Texte d'étude:
☆ ☆ ☆ ☆ ☆ ☆ ☆
4 Pourquoi les étudiants iraient-ils marcher samedi? N'avez-vous pas gagné votre combat?

C'est une bonne question. La FEUQ ne participe pas à cette marche. Nous n'irons pas dans la rue alors qu'il y a un geste d'ouverture de la part du gouvernement pour discuter. Et puis, en effet, nous avons gagné. Il y a gel des droits de scolarité. Nous allons donc nous concentrer sur notre argumentaire en vue du sommet.

5 Plusieurs commentateurs laissent entendre que vous êtes des bébés gâtés qui exigent le beurre et l'argent du beurre. Qu'en pensez-vous?

Je pense qu'ils ont tort. Il faut regarder au-delà des droits de scolarité. Nous voulons revoir l'ensemble de la gestion universitaire et nous avons des objectifs à long terme, pas seulement pour nous. Je trouve au contraire que nous sommes plutôt consciencieux comme génération. Nous ne voulons pas laisser des dettes aux générations suivantes. Nous sommes responsables et nous défendons nos convictions.

6 Que pensez-vous du choix de Pierre Duchesne comme ministre de l'Enseignement supérieur?

Nous avons été surpris. Nous avions une liste de candidats potentiels et il ne se trouvait pas dans nos perspectives. Cela dit, on le connaissait, car il est venu rencontrer nos associations durant la campagne électorale. En plus, il a donné un cours à l'université, alors il connaît quand même un peu le milieu. Donc, nous sommes satisfaits, mais on verra, il faudra avoir plus de discussions avec lui. Nous avons eu une rencontre téléphonique avec lui jeudi, soit moins de 24 heures après sa nomination. Disons que c'est un changement de ton radical avec l'ancien gouvernement.

7 Diriez-vous que vous êtes aussi solidaires avec les deux autres associations (FECQ et CLASSE) que vous l'avez été par le passé?

Avec la FECQ, nous avons plusieurs positions en commun et nous les défendons souvent côte à côte. Avec les autres, il y a des positions qui s'opposent, nous ne partageons pas toujours les mêmes idées. Cela fera des débats plus intéressants durant le sommet... La solidarité, on la teste surtout dans des moments difficiles. Maintenant que ça va mieux, chacun défend ses propres idéaux.
☆ ☆ ☆ ☆ ☆ ☆ ☆
Données:
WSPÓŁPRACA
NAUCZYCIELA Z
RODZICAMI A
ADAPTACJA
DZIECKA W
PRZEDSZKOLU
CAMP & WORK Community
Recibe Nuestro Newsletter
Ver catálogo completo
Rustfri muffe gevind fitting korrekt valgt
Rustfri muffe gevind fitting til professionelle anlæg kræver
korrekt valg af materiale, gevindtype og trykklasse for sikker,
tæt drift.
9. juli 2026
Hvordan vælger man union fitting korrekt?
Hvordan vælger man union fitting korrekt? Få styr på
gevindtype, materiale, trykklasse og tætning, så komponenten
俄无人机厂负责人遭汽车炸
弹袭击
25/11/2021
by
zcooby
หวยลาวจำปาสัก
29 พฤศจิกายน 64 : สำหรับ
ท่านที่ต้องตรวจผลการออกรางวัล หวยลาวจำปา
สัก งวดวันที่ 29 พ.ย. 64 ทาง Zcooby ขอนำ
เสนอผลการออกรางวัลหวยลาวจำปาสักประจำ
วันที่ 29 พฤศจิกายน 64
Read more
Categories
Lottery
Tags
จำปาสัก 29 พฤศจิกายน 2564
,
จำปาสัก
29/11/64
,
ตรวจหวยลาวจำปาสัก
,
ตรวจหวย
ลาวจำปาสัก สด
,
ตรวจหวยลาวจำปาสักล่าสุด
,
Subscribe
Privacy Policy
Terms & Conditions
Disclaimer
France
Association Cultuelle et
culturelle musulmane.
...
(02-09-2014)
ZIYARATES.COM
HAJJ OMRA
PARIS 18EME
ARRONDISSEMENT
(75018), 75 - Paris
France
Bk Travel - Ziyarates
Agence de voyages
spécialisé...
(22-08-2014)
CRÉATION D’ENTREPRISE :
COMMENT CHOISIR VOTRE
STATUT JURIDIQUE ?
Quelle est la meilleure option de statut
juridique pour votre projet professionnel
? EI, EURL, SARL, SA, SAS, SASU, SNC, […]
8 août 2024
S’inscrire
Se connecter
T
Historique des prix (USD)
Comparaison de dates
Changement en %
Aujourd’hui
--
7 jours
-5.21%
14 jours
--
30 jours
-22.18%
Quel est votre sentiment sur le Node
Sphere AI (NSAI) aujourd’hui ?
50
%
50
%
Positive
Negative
☆ ☆ ☆ ☆ ☆ ☆ ☆
Consigne:
Répondez brièvement aux questions suivantes d'après l'entretien :
(a) Quels frais font l'objet d'un gel ?
(b) Quel jour la rencontre téléphonique avec Pierre Duchesne a-t-elle eu lieu, et combien de temps après sa nomination ?
(c) Avec quelle association la FEUQ défend-elle souvent ses positions côte à côte ?
Les données ne servent pas à cet exercice.

Corrigé:
(a) Les droits de scolarité.
(b) Le jeudi, moins de 24 heures après sa nomination.
(c) Avec la FECQ.